Required action: Take the entries below and print only the lines from the one with "Document page, 1500x1125 pixels." through the one with "List each element's", exactly as they stand, both ends included.

Data for this task:

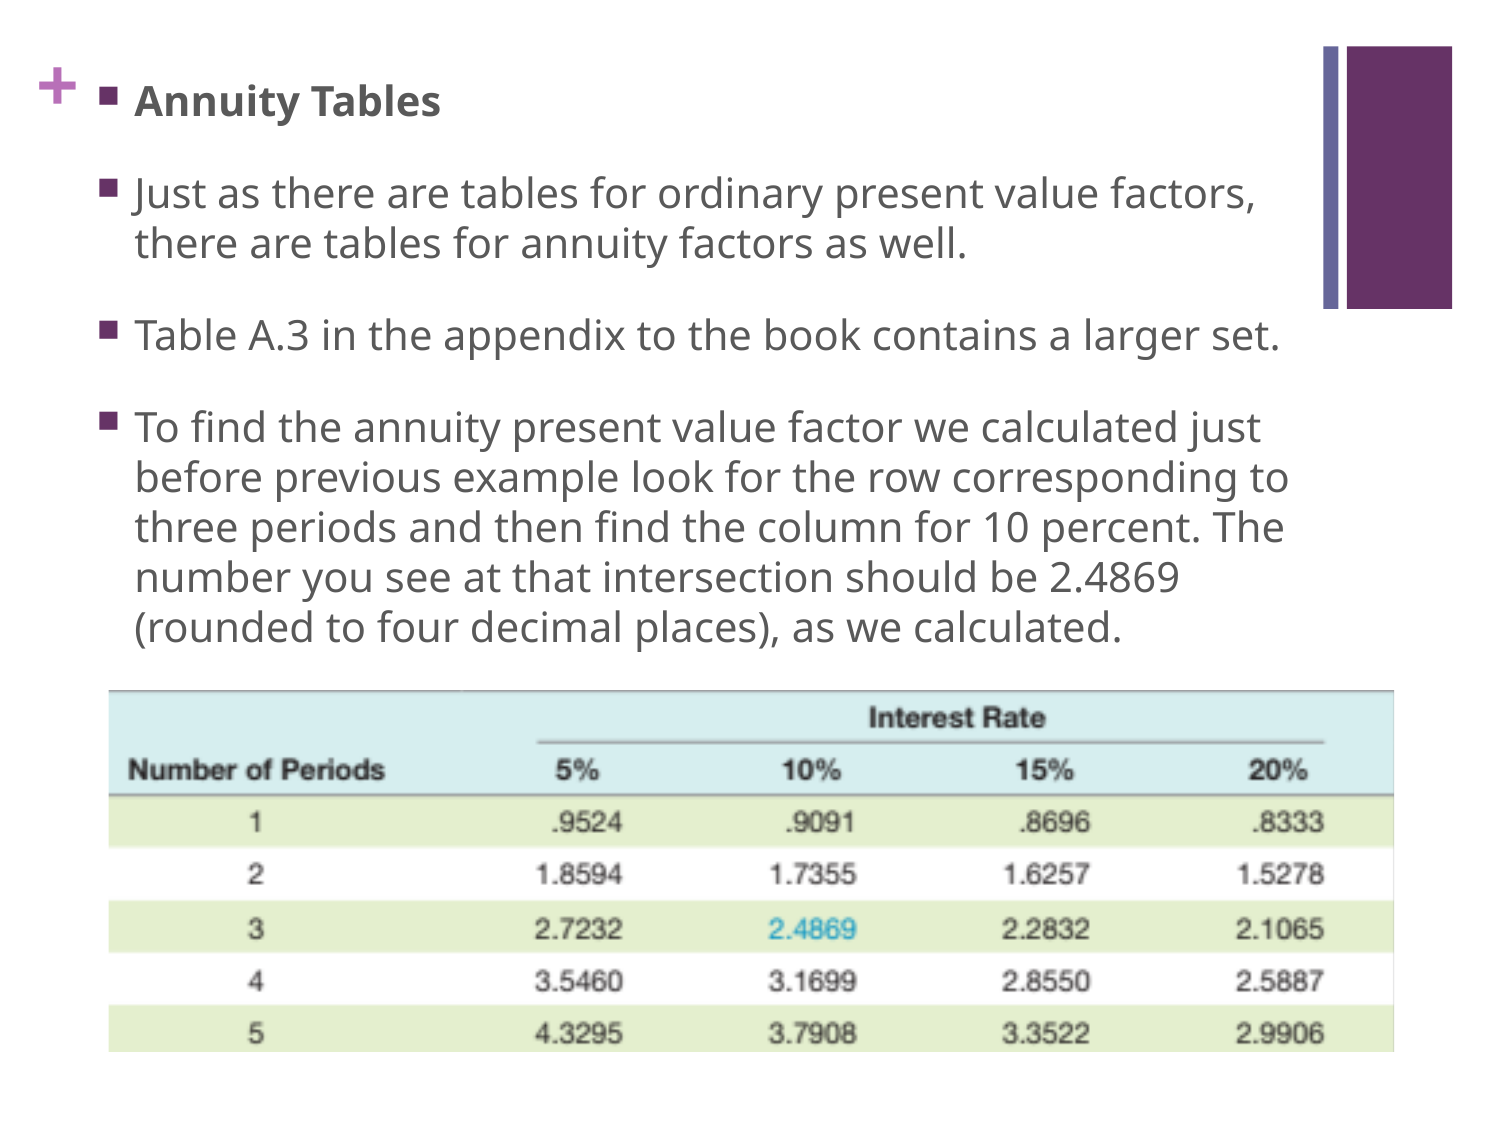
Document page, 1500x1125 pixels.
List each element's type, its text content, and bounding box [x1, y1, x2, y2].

...

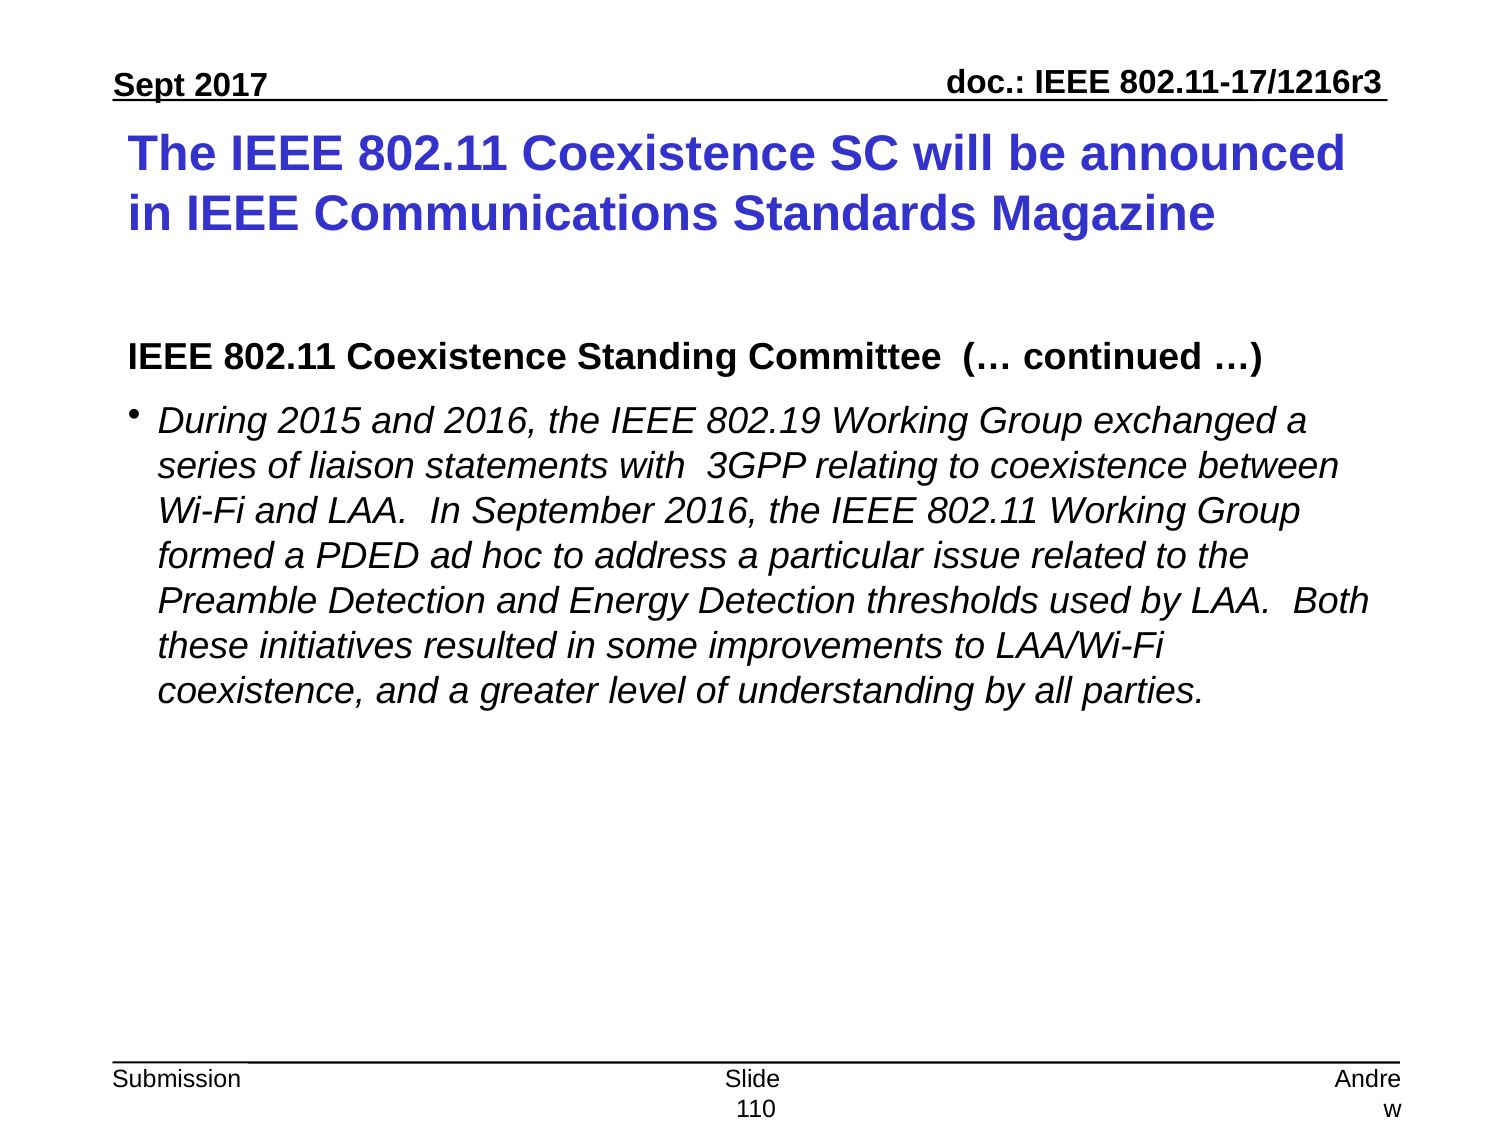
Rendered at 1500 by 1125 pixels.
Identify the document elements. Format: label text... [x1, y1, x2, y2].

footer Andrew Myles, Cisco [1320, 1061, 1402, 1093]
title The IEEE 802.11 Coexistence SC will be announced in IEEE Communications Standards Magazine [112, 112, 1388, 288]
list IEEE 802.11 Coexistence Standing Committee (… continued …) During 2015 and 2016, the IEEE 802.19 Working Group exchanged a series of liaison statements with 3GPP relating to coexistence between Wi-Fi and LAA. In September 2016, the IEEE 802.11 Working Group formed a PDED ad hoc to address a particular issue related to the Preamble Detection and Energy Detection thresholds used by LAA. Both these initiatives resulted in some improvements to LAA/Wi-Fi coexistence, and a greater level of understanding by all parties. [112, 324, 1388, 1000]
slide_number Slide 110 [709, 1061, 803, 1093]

Solution below:
Document page, 1500x1125 pixels.
List each element's type, its text content, and bounding box [x1, y1, x2, y2].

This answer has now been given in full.